Exxon Mobil Corp on Friday reported a record first-quarter profit that was more than double from a year ago and topped Wall Street estimates as rising oil and gas output overcame a pullback in energy prices from high levels.
Oil companies are riding that wave of relatively higher oil and gas prices with earnings benefiting from strong demand and cost-cutting tied to efforts to counter COVID-19 lockdowns three years ago.
"We delivered a first-quarter record despite the fact that energy prices and refining margins are softening a bit," Chief Financial Officer Kathryn Mikells said in an interview.
The biggest contributor to the better-than-expected earnings came from strong production growth, she said. Exxon's quarter was driven by new volumes of crude oil and fuels from the startup of new offshore developments and refining facilities.
Its income rose to $11.43 billion, or $2.79 per share, compared to $5.48 billion a year ago that included a writedown to exit Russia.
Its oil and gas production rose by nearly 300,000 barrels per day (bpd) compared to year-ago levels excluding asset sales and its exit from Russia.

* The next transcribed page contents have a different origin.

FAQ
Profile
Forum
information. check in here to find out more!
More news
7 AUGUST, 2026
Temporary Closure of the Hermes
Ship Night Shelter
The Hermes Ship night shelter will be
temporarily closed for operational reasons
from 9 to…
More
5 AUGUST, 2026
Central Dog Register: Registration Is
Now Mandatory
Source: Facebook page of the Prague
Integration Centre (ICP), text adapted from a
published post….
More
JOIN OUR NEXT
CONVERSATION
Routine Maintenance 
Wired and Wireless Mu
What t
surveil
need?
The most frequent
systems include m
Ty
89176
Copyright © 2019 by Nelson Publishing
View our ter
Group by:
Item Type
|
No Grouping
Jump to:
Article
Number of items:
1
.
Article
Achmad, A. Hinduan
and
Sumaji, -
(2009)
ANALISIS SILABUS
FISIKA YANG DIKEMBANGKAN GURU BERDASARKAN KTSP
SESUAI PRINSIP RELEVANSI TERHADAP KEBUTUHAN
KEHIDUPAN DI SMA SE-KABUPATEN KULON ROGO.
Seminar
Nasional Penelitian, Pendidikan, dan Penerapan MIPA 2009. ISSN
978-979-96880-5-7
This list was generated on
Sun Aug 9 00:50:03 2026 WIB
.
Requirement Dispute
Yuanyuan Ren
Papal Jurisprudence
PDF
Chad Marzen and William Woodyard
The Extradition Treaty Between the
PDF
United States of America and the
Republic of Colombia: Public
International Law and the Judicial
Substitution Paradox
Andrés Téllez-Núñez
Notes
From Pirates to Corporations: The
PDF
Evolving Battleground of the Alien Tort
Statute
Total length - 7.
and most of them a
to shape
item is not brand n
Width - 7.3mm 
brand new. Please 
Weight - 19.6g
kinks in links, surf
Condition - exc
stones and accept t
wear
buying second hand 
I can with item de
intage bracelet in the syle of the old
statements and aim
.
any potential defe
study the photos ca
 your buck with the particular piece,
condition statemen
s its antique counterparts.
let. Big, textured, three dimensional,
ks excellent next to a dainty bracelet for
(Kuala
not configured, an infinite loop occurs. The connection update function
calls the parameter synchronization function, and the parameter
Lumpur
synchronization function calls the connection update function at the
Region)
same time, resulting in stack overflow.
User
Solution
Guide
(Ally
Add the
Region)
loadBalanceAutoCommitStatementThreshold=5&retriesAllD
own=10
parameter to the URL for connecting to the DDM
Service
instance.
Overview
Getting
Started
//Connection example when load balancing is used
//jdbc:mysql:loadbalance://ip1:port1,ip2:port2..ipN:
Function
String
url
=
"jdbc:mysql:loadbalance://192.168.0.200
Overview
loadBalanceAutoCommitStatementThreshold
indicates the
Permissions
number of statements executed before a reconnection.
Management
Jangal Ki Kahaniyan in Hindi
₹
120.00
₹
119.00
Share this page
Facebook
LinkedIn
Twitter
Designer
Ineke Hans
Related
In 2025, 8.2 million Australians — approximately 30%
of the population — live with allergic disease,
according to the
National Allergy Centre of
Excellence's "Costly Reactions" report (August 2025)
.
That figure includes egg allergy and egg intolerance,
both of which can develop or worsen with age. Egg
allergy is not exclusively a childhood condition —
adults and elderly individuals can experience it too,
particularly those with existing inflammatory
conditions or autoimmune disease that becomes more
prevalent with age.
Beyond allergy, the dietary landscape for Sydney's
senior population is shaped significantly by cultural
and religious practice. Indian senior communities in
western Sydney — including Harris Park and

The year-ago results included a $3.4 billion after-tax writedown of Russia oil and gas holdings.
The increased output reflects a rise of 40% from a year earlier in production from the Permian Basin in Texas and Guyana, where it turned on a second production platform [FPSO Liza Unity] last year that added about 240,000 bpd to output. Higher volumes partially offset a 16% drop in oil prices from a year ago.
First quarter results also reflect the expansion of its fuels production. The company finished the startup of a new crude processing unit last quarter at its Beaumont, Texas, plant that added 250,000 bpd of oil refining capacity.
The producer ended the first quarter with $32.7 billion in cash, but it has no urge to tap it for mergers or acquisitions, Mikells said.
Exxon would be open for deals that could offer synergies and drive good returns for shareholders, she said. But it is focused on increasing production in the Permian, in Guyana, and in the Beaumont refinery expansion, among others, Mikells said.
"Our focus is really making sure that we are executing those organic opportunities."